Theorie Alle bedrijven die winst maken, betalen belasting over de winst. Daarnaast moeten bedrijven de BTW op hun producten of diensten afdragen aan de belastingdienst. BTW is belasting op de toegevoegde waarde. Er zijn nog meer vormen van belasting: kansspelbelasting (als je geld wint in een loterij of het casino), successierechten (als je een erfenis ontvangt) en ook verschillende belastingen als je een auto of motor hebt (bpm en mrb). bpm: belasting van personenauto’s en motorrijwielen mrb: motorrijtuigenbelasting, omdat je gebruik maakt van de wegen.
Paragraaf 6.3 Vraag 3. Noem 2 soorten belasting die bedrijven moeten betalen. 1. 2.
Paragraaf 6.3 Vraag 4. Hoeveel kansspelbelasting moet hij betalen aan de Belastingdienst? Tom wint de hoofdprijs van 8 miljoen euro. Farzan zegt dat hij wel nog 29% kansspelbelasting moet betalen. Dat klopt..! Hoeveel houdt Tom nog over van zijn 8 miljoen? En hoeveel moet hij dus aan de Belastingdienst betalen?
Nog meer inkomsten voor de overheid: Naast belastingen ontvangt de overheid ook premies die men moet betalen voor de sociale verzekeringen. Ook ontvangt de overheid accijns. Accijns is een verbruiksbelasting, die betaal je alleen als je het product koopt. Accijns zit onder andere op sigaretten, alcoholhoudende dranken en benzine. De overheid doet dit, zodat het gebruik van deze producten hopelijk wordt verminderd, want het is niet goed voor de bevolking en/of het milieu. Gemeenten heffen ook belastingen. Zo is er de OZB (=onroerendzaakbelasting), dit is een belasting als je een koophuis hebt. Daarnaast moet je ook rioolrecht en afvalheffing betalen. Ook is er in veel gemeenten hondenbelasting. Het geld van hondenbelasting wordt gebruikt voor het opruimen van hondenpoep en het maken van hondenuitlaatstroken.
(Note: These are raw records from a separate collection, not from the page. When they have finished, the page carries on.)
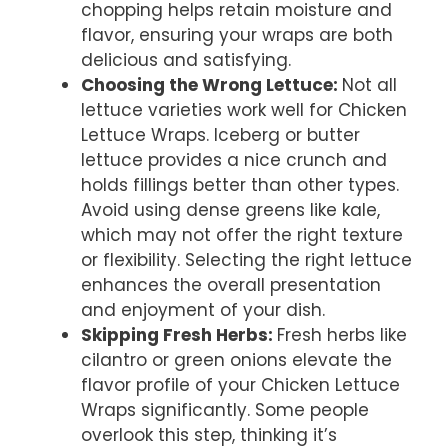
chopping helps retain moisture and
flavor, ensuring your wraps are both
delicious and satisfying.
Choosing the Wrong Lettuce
:
Not all
lettuce varieties work well for Chicken
Lettuce Wraps. Iceberg or butter
lettuce provides a nice crunch and
holds fillings better than other types.
Avoid using dense greens like kale,
which may not offer the right texture
or flexibility. Selecting the right lettuce
enhances the overall presentation
and enjoyment of your dish.
Skipping Fresh Herbs
:
Fresh herbs like
cilantro or green onions elevate the
flavor profile of your Chicken Lettuce
Wraps significantly. Some people
overlook this step, thinking it’s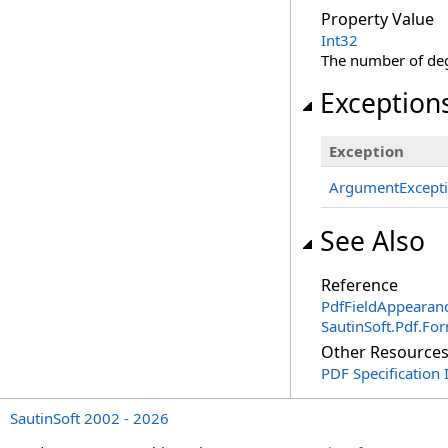
Property Value
Int32
The number of degr
Exception
Exception
ArgumentExcept
See Also
Reference
PdfFieldAppearanc
SautinSoft.Pdf.F
Other Resource
PDF Specification
SautinSoft 2002 - 2026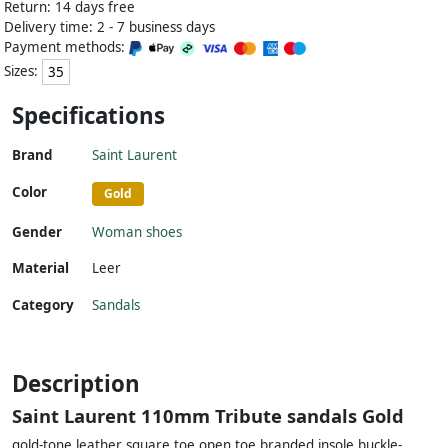
Return: 14 days free
Delivery time: 2 - 7 business days
Payment methods:
Sizes:
35
Specifications
Brand
Saint Laurent
Color
Gold
Gender
Woman shoes
Material
Leer
Category
Sandals
Description
Saint Laurent 110mm Tribute sandals Gold
gold-tone leather square toe open toe branded insole buckle-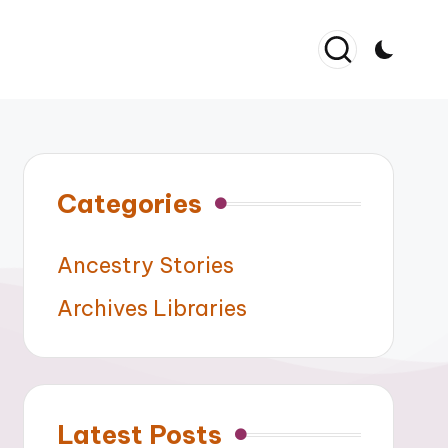
Categories
Ancestry Stories
Archives Libraries
Latest Posts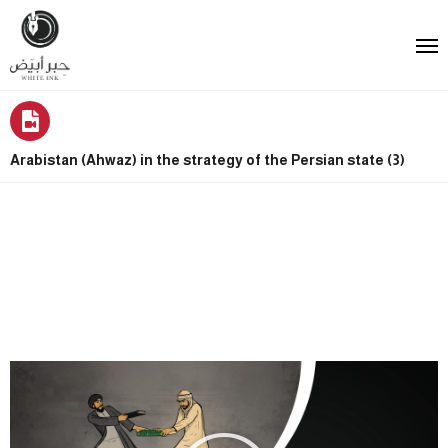
Arabistan (Ahwaz) in the strategy of the Persian state (3)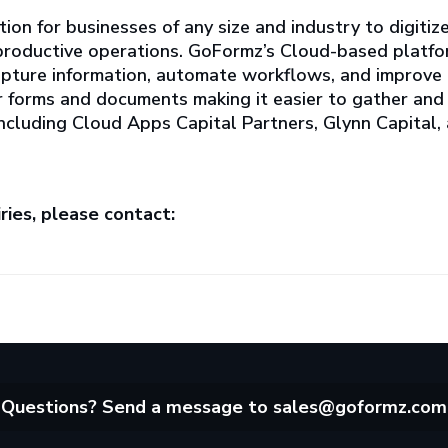
tion for businesses of any size and industry to digitiz
e productive operations. GoFormz’s Cloud-based platfo
apture information, automate workflows, and improve
er forms and documents making it easier to gather and 
 including Cloud Apps Capital Partners, Glynn Capital,
ries, please contact:
Questions? Send a message to
sales@goformz.com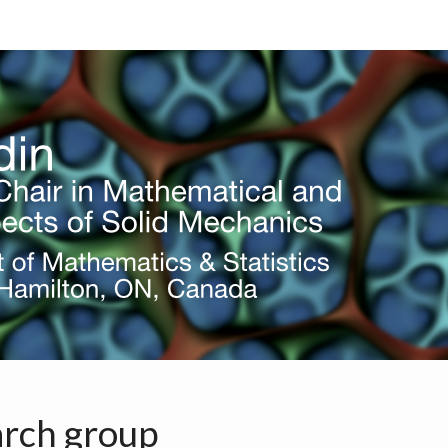
S
ERING
G
rch group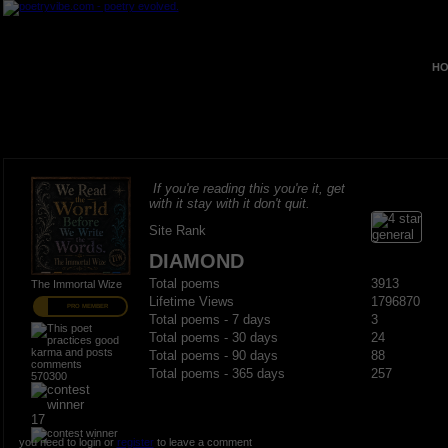
HO
If you're reading this you're it, get
with it stay with it don't quit.
Site Rank
DIAMOND
Total poems
3913
The Immortal Wize
Lifetime Views
1796870
PRO MEMBER
Total poems - 7 days
3
Total poems - 30 days
24
Total poems - 90 days
88
Total poems - 365 days
257
570300
17
you need to login or
register
to leave a comment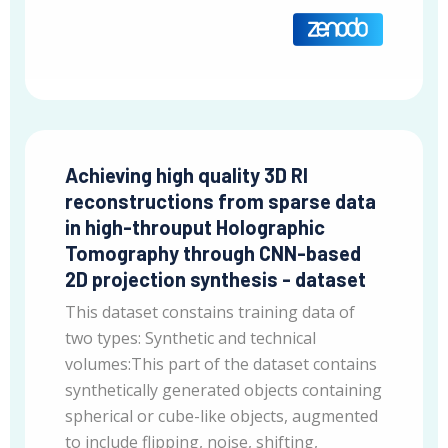
Achieving high quality 3D RI
reconstructions from sparse data
in high-throuput Holographic
Tomography through CNN-based
2D projection synthesis - dataset
This dataset constains training data of
two types: Synthetic and technical
volumes:This part of the dataset contains
synthetically generated objects containing
spherical or cube-like objects, augmented
to include flipping, noise, shifting,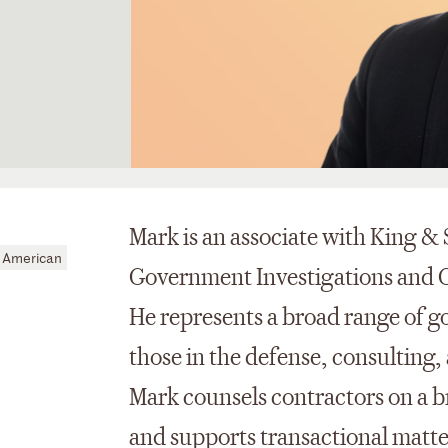
Mark is an associate with King &
 American
Government Investigations and 
He represents a broad range of g
those in the defense, consulting
Mark counsels contractors on a b
and supports transactional matte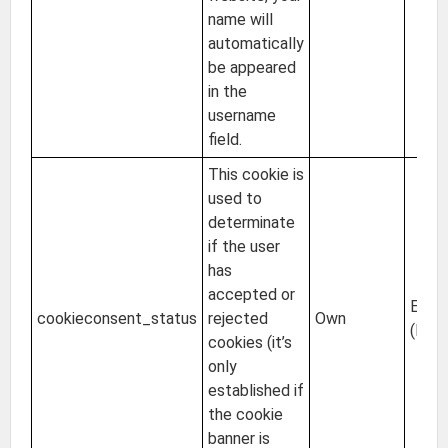
name will
automatically
be appeared
in the
username
field.
This cookie is
used to
determinate
if the user
has
accepted or
EU
cookieconsent_status
rejected
Own
(Irel
cookies (it’s
only
established if
the cookie
banner is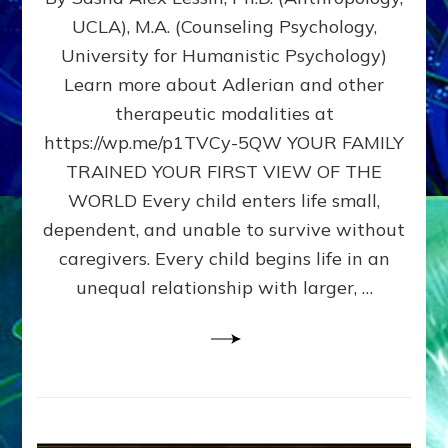
BIRTH
UCLA), M.A. (Counseling Psychology,
AS
University for Humanistic Psychology)
FIRST,
MIDDLE,
Learn more about Adlerian and other
OR
therapeutic modalities at
LAST
https://wp.me/p1TVCy-5QW YOUR FAMILY
BORN
IN
TRAINED YOUR FIRST VIEW OF THE
A
WORLD Every child enters life small,
FAMILY
dependent, and unable to survive without
PATTERN
YOUR
caregivers. Every child begins life in an
PRESENT
unequal relationship with larger, …
PERCEPTION?
A
Do-
It-
Yourself
Maturation
Exercises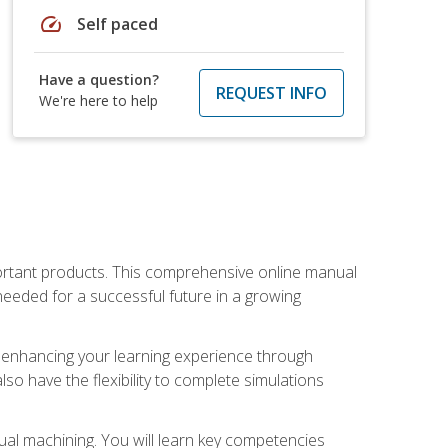
speed
Self paced
Have a question?
REQUEST INFO
We're here to help
portant products. This comprehensive online manual
needed for a successful future in a growing
p, enhancing your learning experience through
also have the flexibility to complete simulations
ual machining. You will learn key competencies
Paragraaf 6. 2. Vraag 5. Bekijk de grafiek hieronder Paragraaf 6.2 Vraag 5. Bekijk de grafiek hieronder. Bij welke producten betalen consumenten meer dan de helft van de prijs aan accijns?
Paragraaf 6.3 Vraag 6. Iemand die veel rookt en alcohol drinkt, betaalt veel meer accijns dan iemand die dat niet doet. Vind jij dat eerlijk? Leg je antwoord uit.
Paragraaf 6.3 Vraag 7. De hoogte van de gemeentebelasting hangt af van de waarde van het huis waar je in woont. Wat gebeurt er met de gemeentebelasting die je moet betalen in de volgende gevallen? Kies uit: stijgt - daalt Je gaat in een groter en duurder huis wonen. De gemeentebelasting … Je verhuist naar een kleiner en goedkoper huis. De gemeentebelasting … Je gaat in een kleiner maar duurder huis wonen. De gemeentebelasting …
Samenvatting maken in je schrift Noteer in je schrift wat belasting is, welke vormen van belasting we kennen en via welke vormen de overheid nog meer geld binnen krijgt. = samenvatting 6.3.
DOEN: Als je klaar bent met alle dia’s maak je de herhalingsvragen van paragraaf 6.3 (blz. 193 Pincode) behalve H28, H34b en H35. Snap je iets niet? Zoek het op in de PowerPoint of op internet. Overleg zachtjes met je klasgenoot. Begrijpen jullie het niet? Steek dan je vinger op. Dan komt de docent jullie helpen.